▸ **Exercise instructions**: Each record that follows should be duplicated exactly, except for its pictures.

-*-

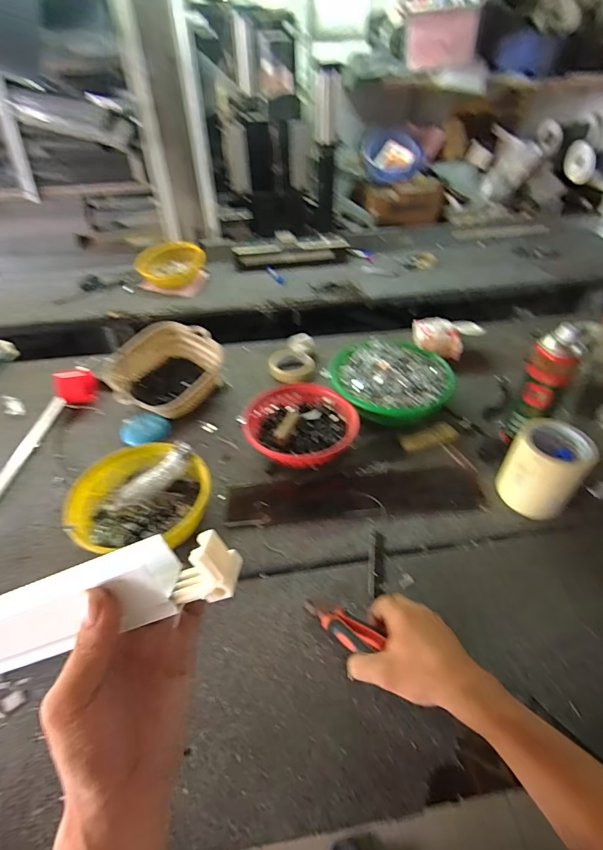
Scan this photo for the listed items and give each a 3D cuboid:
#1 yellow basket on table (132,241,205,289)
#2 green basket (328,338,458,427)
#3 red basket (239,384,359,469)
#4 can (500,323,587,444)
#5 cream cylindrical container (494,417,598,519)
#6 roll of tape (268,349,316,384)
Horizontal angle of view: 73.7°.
[{"bbox_3d":[-0.505,-0.622,1.568,0.255,0.105,0.203,-13,44,-13],"label":"yellow basket on table"},{"bbox_3d":[0.177,-0.085,0.805,0.237,0.070,0.231,6,43,8],"label":"green basket"},{"bbox_3d":[-0.004,0.003,0.730,0.190,0.059,0.180,-2,44,2],"label":"red basket"},{"bbox_3d":[0.388,-0.055,0.658,0.061,0.208,0.059,-2,44,2],"label":"can"},{"bbox_3d":[0.361,0.064,0.603,0.097,0.112,0.100,-2,44,2],"label":"cream cylindrical container"},{"bbox_3d":[-0.024,-0.139,0.933,0.101,0.026,0.105,-2,44,2],"label":"roll of tape"}]

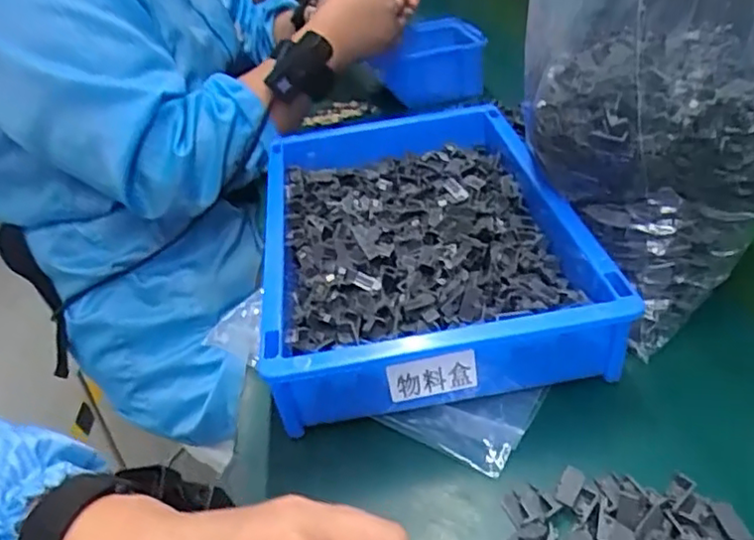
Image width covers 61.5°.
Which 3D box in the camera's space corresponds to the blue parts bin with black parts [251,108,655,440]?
[{"bbox_3d":[0.026,-0.024,0.482,0.202,0.071,0.320,-9,35,-1],"label":"blue parts bin with black parts"}]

-*-

▸ **Written solution**:
Scan this photo for the listed items and give each a 3D cuboid:
#1 yellow basket on table (132,241,205,289)
#2 green basket (328,338,458,427)
#3 red basket (239,384,359,469)
#4 can (500,323,587,444)
#5 cream cylindrical container (494,417,598,519)
#6 roll of tape (268,349,316,384)
Horizontal angle of view: 73.7°.
[{"bbox_3d":[-0.505,-0.622,1.568,0.255,0.105,0.203,-13,44,-13],"label":"yellow basket on table"},{"bbox_3d":[0.177,-0.085,0.805,0.237,0.070,0.231,6,43,8],"label":"green basket"},{"bbox_3d":[-0.004,0.003,0.730,0.190,0.059,0.180,-2,44,2],"label":"red basket"},{"bbox_3d":[0.388,-0.055,0.658,0.061,0.208,0.059,-2,44,2],"label":"can"},{"bbox_3d":[0.361,0.064,0.603,0.097,0.112,0.100,-2,44,2],"label":"cream cylindrical container"},{"bbox_3d":[-0.024,-0.139,0.933,0.101,0.026,0.105,-2,44,2],"label":"roll of tape"}]

Image width covers 61.5°.
Which 3D box in the camera's space corresponds to the blue parts bin with black parts [251,108,655,440]?
[{"bbox_3d":[0.026,-0.024,0.482,0.202,0.071,0.320,-9,35,-1],"label":"blue parts bin with black parts"}]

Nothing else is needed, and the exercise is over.